Alors, notre héros part à l'aventure. Il va d'abord en banlieue. Là, un mur tagué proclame, avec les fautes d'orthographe où il faut, qu'il faut “libéré la Pastine”, qu'il faut “vendre la Corse aux Juifs”. On va aussi en Afrique où un couple de milliardaires se déchirent sans pudeur. On croise Hitler, un rabbin et Ben Laden, un guitariste qui, casque sur le crâne, donne des coups de boules sur une batterie minimaliste. Des chansons sur la gauche et la droite (celles des urnes), encore des cascades improbables, des vannes à la lourdeur métaphysique, un n'importe quoi que l'on devine travaillé au corps. Ce petit monde à l'hystérie plus généreuse que cynique, à la poésie physique, viscérale, est un formidable moment d'évasion. Je me laisse porter par ses âmes en peine, par cet humour qui se moque de l'équilibre comme de sa première balle. Derrière la critique sociale (on peut rire de tout, il reste presque impossible, quand on a du coeur, de dissimuler longtemps le camp que l'on a choisi), des couleurs se marient pour faire naître pendant à peine 1h30 un vrai univers inédit, la comédie est musicale mais pas seulement : elle emprunte des couloirs temporels, elle ne chante pas si mal que ça, elle raconte surtout.
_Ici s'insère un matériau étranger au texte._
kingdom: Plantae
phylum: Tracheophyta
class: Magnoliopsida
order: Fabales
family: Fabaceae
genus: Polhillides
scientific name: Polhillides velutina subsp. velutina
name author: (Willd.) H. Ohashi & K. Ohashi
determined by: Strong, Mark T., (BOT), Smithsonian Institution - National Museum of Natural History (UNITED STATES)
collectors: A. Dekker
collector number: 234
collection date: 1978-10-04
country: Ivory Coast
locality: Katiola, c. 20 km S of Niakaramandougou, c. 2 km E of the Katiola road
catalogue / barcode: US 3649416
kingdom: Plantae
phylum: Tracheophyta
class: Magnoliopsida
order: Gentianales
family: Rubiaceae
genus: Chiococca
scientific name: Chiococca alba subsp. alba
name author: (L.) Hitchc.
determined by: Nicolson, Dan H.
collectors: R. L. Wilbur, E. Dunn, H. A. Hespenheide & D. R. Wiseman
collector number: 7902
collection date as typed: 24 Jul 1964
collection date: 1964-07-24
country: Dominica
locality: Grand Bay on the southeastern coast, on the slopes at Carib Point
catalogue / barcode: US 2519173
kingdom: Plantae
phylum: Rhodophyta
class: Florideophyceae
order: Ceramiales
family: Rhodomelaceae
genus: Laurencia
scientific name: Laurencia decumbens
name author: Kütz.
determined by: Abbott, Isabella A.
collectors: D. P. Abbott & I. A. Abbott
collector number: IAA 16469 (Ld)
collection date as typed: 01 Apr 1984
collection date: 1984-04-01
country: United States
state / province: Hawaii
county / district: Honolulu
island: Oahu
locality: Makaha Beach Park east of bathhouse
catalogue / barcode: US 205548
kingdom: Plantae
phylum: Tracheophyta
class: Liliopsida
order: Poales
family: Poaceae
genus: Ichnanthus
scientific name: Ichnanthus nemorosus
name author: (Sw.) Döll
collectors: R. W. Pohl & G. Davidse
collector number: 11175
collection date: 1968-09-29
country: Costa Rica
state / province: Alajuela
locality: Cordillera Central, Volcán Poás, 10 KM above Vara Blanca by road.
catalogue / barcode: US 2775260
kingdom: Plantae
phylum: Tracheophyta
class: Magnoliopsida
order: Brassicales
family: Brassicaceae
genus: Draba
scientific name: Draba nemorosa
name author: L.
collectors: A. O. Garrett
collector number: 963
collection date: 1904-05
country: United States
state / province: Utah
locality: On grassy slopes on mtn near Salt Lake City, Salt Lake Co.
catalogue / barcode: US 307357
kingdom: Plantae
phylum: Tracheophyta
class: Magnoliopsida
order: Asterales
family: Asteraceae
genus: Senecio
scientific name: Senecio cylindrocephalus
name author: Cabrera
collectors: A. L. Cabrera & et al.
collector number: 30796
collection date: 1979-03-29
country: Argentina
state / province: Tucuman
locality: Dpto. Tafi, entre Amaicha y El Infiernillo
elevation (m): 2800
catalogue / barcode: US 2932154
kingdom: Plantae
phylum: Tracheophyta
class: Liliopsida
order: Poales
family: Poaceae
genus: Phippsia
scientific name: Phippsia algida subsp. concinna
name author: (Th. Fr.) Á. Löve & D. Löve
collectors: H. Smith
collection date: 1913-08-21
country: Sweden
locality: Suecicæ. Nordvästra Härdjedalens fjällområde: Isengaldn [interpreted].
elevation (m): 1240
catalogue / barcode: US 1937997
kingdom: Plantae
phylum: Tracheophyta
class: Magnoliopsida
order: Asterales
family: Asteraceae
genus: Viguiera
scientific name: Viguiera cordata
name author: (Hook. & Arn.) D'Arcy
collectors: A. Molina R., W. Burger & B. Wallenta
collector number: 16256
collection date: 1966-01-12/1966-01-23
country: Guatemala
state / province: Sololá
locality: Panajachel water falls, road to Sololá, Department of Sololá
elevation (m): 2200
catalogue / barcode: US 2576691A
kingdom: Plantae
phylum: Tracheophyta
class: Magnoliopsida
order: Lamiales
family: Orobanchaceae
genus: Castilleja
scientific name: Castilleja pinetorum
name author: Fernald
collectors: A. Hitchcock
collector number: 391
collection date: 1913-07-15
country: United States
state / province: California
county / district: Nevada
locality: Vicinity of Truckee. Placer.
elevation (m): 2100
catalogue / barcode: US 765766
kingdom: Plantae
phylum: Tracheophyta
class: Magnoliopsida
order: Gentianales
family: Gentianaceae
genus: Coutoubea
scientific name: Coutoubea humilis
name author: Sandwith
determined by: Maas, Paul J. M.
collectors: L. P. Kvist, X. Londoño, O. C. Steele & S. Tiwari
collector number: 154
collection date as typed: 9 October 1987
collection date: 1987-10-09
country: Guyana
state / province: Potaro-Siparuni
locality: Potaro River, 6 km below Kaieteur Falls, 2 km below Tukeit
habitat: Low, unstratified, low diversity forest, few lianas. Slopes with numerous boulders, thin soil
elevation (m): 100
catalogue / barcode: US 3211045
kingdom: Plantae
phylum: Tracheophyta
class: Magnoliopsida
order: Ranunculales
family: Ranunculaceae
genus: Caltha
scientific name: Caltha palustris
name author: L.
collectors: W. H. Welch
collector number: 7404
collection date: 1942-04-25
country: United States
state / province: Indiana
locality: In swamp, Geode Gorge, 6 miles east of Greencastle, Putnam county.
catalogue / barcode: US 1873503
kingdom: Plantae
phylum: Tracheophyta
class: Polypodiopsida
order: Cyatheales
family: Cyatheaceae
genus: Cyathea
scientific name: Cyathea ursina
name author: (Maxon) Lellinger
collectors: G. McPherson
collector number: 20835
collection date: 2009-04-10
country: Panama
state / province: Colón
Je l'écoute, je la suis, j'en veux encore, malgré la fatigue, malgré la migraine qui m'empêche depuis ce matin de croire à demain, malgré ces bancs d'école sans confort. Dieu que je déteste sortir. J'ai beau subir les quelques gimmicks que l'artiste se sent encore obligé de balancer pour rassurer ses couillons fidèles, détester les gens qui sont là, assis, comme moi parce qu'ils m'empêchent de totalement fuir la réalité, je ne me contente pas de rire, je voyage immobile. Une sorte de Petite Boutique des Horreurs sans plante carnivore extra-terrestre mais avec une sauvagerie d'enfant jubilatoire.
Jeudi soir, je suis allé applaudir Didier Super. En vrai, il s'appelle Olivier je crois.
Cet homme est un magicien.
NB : Il a aussi sorti une bande-dessinée sur sa vie. Je l'ai lue. C'est con. C'est vraiment bien.